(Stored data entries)
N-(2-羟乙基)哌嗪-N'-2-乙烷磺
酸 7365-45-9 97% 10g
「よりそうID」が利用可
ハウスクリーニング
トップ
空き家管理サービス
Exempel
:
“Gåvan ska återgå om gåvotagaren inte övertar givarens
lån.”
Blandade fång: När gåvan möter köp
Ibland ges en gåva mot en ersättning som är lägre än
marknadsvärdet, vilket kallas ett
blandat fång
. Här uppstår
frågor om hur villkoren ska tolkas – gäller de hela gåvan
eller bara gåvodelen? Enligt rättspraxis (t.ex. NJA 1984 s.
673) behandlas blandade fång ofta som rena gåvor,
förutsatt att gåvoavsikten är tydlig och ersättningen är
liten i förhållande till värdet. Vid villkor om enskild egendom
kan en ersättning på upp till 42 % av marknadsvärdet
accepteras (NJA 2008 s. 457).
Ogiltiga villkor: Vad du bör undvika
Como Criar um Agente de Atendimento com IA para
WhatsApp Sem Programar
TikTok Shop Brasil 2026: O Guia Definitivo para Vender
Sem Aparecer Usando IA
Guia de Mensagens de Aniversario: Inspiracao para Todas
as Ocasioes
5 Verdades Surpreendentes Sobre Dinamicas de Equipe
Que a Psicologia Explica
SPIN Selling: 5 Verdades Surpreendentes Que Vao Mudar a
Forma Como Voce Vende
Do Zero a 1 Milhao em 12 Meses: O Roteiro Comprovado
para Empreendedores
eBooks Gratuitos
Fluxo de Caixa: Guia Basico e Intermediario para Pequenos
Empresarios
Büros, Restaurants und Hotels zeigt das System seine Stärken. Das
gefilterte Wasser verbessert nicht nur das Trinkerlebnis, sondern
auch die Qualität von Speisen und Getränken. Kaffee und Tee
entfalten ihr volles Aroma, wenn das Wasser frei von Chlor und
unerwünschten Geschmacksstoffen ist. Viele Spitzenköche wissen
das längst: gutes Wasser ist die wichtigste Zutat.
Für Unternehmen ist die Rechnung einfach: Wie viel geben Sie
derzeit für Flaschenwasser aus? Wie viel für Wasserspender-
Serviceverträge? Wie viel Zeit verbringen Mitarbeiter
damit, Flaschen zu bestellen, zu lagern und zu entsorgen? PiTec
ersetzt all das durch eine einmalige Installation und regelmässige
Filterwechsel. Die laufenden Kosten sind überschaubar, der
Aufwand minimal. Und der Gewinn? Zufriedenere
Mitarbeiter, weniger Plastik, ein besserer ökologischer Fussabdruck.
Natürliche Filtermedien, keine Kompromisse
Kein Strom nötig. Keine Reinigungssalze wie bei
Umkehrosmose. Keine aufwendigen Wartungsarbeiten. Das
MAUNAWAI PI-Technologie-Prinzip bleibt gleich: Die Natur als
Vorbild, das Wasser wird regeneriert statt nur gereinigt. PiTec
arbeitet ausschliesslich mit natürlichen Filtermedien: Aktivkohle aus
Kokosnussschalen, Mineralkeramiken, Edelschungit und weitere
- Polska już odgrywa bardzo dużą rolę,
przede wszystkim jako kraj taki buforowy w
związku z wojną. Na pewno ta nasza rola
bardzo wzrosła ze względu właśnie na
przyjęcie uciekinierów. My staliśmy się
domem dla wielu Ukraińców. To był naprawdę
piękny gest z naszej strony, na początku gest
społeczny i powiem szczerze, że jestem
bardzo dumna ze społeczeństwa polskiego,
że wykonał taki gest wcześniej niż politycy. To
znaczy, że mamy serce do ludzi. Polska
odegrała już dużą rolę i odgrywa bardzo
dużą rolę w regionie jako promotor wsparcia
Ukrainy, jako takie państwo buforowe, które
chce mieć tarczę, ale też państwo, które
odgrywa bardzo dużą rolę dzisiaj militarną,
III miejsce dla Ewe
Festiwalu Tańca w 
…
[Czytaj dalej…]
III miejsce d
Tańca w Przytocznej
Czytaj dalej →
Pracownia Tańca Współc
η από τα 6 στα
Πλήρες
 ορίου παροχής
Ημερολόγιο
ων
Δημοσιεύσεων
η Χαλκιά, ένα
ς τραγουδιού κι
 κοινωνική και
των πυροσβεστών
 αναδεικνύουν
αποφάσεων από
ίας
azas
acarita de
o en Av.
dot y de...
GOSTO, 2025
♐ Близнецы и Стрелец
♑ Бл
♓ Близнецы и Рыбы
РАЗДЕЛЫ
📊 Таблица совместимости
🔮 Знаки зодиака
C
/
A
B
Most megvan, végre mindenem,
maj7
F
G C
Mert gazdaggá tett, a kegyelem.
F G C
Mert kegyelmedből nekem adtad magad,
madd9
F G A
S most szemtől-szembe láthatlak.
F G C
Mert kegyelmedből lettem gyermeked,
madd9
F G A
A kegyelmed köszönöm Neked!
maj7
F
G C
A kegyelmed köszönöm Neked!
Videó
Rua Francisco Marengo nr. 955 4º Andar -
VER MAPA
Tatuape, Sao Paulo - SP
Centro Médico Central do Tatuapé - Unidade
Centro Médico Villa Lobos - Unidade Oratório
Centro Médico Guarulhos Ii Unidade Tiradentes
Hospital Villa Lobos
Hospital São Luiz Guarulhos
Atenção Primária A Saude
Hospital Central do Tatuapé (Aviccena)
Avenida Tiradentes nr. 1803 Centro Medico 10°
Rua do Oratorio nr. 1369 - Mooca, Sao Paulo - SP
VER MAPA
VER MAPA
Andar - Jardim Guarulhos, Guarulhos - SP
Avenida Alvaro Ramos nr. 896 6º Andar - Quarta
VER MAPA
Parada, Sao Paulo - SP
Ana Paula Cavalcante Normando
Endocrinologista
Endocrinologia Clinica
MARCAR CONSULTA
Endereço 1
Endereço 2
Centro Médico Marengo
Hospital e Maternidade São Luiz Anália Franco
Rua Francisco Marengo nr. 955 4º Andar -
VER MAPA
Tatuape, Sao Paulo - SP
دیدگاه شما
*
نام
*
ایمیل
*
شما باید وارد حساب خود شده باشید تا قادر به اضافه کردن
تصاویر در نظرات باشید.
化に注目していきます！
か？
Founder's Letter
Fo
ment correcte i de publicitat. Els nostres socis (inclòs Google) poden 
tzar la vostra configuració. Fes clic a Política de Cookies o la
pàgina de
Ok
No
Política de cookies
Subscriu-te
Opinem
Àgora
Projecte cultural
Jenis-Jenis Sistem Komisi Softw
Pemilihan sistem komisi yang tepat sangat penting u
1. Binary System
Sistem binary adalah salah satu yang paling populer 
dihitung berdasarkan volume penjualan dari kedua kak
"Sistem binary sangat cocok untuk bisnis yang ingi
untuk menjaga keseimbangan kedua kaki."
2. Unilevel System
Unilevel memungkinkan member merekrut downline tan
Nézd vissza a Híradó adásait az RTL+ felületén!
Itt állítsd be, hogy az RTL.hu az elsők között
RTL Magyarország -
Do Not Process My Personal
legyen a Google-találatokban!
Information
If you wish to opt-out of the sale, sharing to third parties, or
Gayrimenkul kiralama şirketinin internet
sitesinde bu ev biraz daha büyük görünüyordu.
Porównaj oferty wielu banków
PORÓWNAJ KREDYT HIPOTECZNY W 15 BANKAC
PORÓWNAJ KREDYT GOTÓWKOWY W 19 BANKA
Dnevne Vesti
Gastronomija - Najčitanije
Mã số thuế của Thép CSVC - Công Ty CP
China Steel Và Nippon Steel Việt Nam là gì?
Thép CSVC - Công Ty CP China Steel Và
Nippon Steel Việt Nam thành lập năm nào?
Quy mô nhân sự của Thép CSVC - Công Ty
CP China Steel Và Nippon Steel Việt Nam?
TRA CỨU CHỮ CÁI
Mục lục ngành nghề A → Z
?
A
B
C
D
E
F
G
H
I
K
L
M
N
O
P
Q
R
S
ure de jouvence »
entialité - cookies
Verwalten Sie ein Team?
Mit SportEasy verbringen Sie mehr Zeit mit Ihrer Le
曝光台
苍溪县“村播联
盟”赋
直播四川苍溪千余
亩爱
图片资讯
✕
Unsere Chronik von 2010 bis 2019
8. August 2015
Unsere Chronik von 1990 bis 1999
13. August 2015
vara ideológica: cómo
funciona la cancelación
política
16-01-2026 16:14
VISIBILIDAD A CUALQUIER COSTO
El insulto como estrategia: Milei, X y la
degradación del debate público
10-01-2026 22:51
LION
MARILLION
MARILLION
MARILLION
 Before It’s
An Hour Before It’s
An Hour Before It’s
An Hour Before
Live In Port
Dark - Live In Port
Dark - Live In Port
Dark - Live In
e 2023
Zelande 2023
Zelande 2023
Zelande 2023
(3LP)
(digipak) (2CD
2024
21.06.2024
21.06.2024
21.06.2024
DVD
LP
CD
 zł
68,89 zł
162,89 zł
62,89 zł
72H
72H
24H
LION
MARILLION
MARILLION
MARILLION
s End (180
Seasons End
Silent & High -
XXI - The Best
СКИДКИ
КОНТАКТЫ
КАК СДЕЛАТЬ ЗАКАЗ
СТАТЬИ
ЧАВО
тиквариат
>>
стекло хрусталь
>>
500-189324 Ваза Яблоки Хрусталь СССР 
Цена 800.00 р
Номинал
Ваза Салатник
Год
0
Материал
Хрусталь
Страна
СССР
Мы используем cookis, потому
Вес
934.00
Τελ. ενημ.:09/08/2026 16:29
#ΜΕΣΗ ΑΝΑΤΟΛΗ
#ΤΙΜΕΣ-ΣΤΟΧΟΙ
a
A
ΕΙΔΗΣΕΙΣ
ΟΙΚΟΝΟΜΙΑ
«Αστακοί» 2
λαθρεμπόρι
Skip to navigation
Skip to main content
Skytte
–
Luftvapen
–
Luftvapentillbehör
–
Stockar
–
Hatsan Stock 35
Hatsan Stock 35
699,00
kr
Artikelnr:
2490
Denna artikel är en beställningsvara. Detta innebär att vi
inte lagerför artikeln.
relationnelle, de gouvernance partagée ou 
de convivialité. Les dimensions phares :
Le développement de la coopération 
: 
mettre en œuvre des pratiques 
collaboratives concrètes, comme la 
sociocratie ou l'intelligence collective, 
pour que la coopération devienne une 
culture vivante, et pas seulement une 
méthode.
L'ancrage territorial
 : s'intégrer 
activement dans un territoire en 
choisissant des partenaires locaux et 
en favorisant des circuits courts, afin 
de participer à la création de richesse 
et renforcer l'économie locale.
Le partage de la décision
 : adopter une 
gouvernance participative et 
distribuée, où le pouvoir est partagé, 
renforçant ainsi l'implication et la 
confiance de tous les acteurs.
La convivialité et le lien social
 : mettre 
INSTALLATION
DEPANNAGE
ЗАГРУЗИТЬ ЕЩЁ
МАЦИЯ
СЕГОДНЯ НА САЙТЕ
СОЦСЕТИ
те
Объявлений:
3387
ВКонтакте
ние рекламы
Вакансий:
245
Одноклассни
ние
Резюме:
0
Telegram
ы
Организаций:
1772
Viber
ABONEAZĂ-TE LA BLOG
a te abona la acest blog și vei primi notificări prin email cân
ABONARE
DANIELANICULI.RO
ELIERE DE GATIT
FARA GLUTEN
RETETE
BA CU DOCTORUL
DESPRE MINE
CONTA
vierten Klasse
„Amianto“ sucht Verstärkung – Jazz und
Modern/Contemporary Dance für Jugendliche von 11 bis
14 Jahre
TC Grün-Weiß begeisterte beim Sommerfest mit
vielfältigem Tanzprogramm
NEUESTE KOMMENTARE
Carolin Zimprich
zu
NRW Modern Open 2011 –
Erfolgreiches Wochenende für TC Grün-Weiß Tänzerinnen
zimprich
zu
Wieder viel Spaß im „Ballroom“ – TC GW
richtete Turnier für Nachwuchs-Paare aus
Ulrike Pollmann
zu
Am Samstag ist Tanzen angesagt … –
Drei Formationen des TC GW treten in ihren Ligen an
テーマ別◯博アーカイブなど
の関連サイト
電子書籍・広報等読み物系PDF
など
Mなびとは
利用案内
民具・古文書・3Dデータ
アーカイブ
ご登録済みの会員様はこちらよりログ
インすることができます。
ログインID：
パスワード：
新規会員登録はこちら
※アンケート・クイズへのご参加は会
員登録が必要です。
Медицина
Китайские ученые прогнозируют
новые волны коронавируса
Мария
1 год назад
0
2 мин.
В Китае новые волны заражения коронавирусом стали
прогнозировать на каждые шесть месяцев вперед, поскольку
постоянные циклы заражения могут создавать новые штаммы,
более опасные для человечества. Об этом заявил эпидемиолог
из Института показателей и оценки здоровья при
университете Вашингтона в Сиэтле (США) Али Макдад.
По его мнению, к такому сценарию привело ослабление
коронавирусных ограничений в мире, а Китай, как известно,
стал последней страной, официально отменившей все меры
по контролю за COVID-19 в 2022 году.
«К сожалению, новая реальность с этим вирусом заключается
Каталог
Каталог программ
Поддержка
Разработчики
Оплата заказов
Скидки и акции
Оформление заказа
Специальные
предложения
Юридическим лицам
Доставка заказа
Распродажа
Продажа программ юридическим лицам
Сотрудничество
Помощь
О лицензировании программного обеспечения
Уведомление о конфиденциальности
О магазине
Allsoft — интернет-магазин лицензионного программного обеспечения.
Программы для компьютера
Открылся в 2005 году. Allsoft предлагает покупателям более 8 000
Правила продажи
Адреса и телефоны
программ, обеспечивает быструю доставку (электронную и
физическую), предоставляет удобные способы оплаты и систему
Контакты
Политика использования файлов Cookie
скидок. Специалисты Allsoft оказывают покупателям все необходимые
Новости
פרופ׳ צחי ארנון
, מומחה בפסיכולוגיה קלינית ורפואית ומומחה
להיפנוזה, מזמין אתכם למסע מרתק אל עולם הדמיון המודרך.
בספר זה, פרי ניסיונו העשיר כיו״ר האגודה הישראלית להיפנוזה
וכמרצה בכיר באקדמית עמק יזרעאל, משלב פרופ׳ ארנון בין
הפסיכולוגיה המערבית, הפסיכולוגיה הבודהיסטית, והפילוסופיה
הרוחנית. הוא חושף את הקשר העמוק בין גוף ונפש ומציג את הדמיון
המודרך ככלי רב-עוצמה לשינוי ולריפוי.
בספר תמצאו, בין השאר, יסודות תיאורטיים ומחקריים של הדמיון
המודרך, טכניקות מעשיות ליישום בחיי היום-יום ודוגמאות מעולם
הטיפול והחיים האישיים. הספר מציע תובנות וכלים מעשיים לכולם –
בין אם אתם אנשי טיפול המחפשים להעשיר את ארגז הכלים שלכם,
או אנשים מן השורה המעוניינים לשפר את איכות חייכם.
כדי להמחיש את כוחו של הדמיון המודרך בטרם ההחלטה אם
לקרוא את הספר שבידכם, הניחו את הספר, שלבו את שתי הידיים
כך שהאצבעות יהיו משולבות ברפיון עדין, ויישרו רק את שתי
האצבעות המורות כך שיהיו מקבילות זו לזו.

**About this task**
Working through the records, find each line containing the word "заказа" and copy it.

**Completed exercise**
Оформление заказа
Доставка заказа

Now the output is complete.